> **PASSAGE GIVEN**
-- BEGIN --

In a third aspect, implementations of the present disclosure provide an remote direct memory access (RDMA) data transmission network device, the network device comprises: a processor (xPU), comprising a first engine; and an RDMA network interface controller (RNIC), comprising a second engine in communication with the first engine, a work queue element (WQE) buffer, and an RDMA engine in communication with the second engine, where the first engine is configured to assemble a work element (WE) based on a hardware offload asynchronous copy instruction set, and transmit the WE to the second engine; the second engine is configured to store the WE into the WQE Buffer and transmit the WE to the RDMA engine; and the RDMA engine is configured to perform data processing based on the WE and transmit a feedback of the data processing to the first engine via the second engine, the data processing comprising data transmitting, memory accessing and queue managing.

In a fourth aspect, implementations of the present disclosure provides an remote direct memory access (RDMA) data transmission network system, comprising a plurality of network devices, where each network device comprises a processor (xPU) and an RDMA network interface controller (RNIC), the xPU comprises a first engine, the RNIC comprises a second engine in communication with the first engine, a work queue element (WQE) buffer, and an RDMA engine in communication with the second engine, where a first engine of a first network device is configured to assemble a work element (WE) based on a hardware offload asynchronous copy instruction set, and transmit the WE to a second engine of the first network device; the second engine of the first network device is configured to store the WE into the WQE Buffer and transmit the WE to an RDMA engine of the first network device; the RDMA engine of the first network device is configured to initiate a request to a second network device based on the WE; and the second network device is configured to complete the request and give a feedback to the first engine of the first network device, where the first network device and the second network device are different network devices in the plurality of network devices.

In a fifth aspect, implementations of the present disclosure provides an electronic device, the electronic device comprises: at least one processor; and a memory, in communication with the at least one processor, where the memory stores instructions executable by the at least one processor, and the instructions are executed by the at least one processor, to enable the at least one processor to perform the RDMA data transmission method according to the first aspect and the second aspect.

In a sixth aspect, implementations of the present disclosure provide a non-transitory computer readable storage medium, storing a computer instruction, where the computer instruction is used to cause a computer to perform the RDMA data transmission method according to the first aspect and the second aspect.

It should be understood that the content described in the summary part is not intended to identify key or important features of the embodiments of the present disclosure, and is not used to limit the scope of the present disclosure. Other features of the present disclosure will be easily understood through the following description.

Exemplary embodiments of the present disclosure are described below in combination with the accompanying drawings, and various details of the embodiments of the present disclosure are included in the description to facilitate understanding, and should be considered as exemplary only. Accordingly, it should be recognized by one of ordinary skill in the art that various changes and modifications may be made to the embodiments described herein without departing from the scope and spirit of the present disclosure. Also, for clarity and conciseness, descriptions for well-known functions and structures are omitted in the following description. It should be noted that the embodiments in the present disclosure and the features in the embodiments may be combined with each other on a non-conflict basis.

-- END --

> **RECORDED INFORMATION**
-- BEGIN --

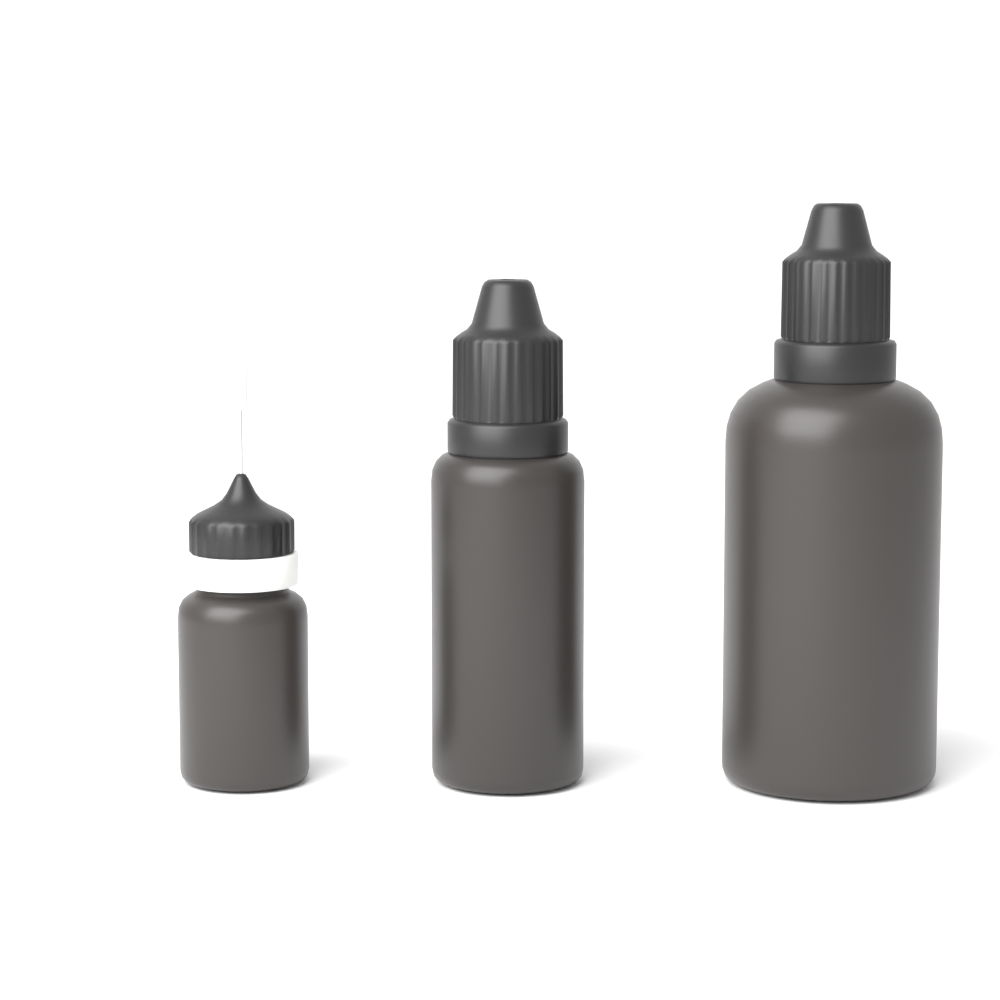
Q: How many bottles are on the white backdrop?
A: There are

-- END --

> **WORK INSTRUCTIONS**
Answer from the RDMA text:
(a) In the third aspect, where does the second engine store the work element?
(b) In the fourth aspect, which device completes the request initiated by the RDMA engine of the first network device?
(c) What kind of storage medium does the sixth aspect provide?
Rely only on the RDMA text for what comes next, not on the data.

> **WRITTEN SOLUTION**
(a) In the WQE Buffer.
(b) The second network device.
(c) A non-transitory computer readable storage medium.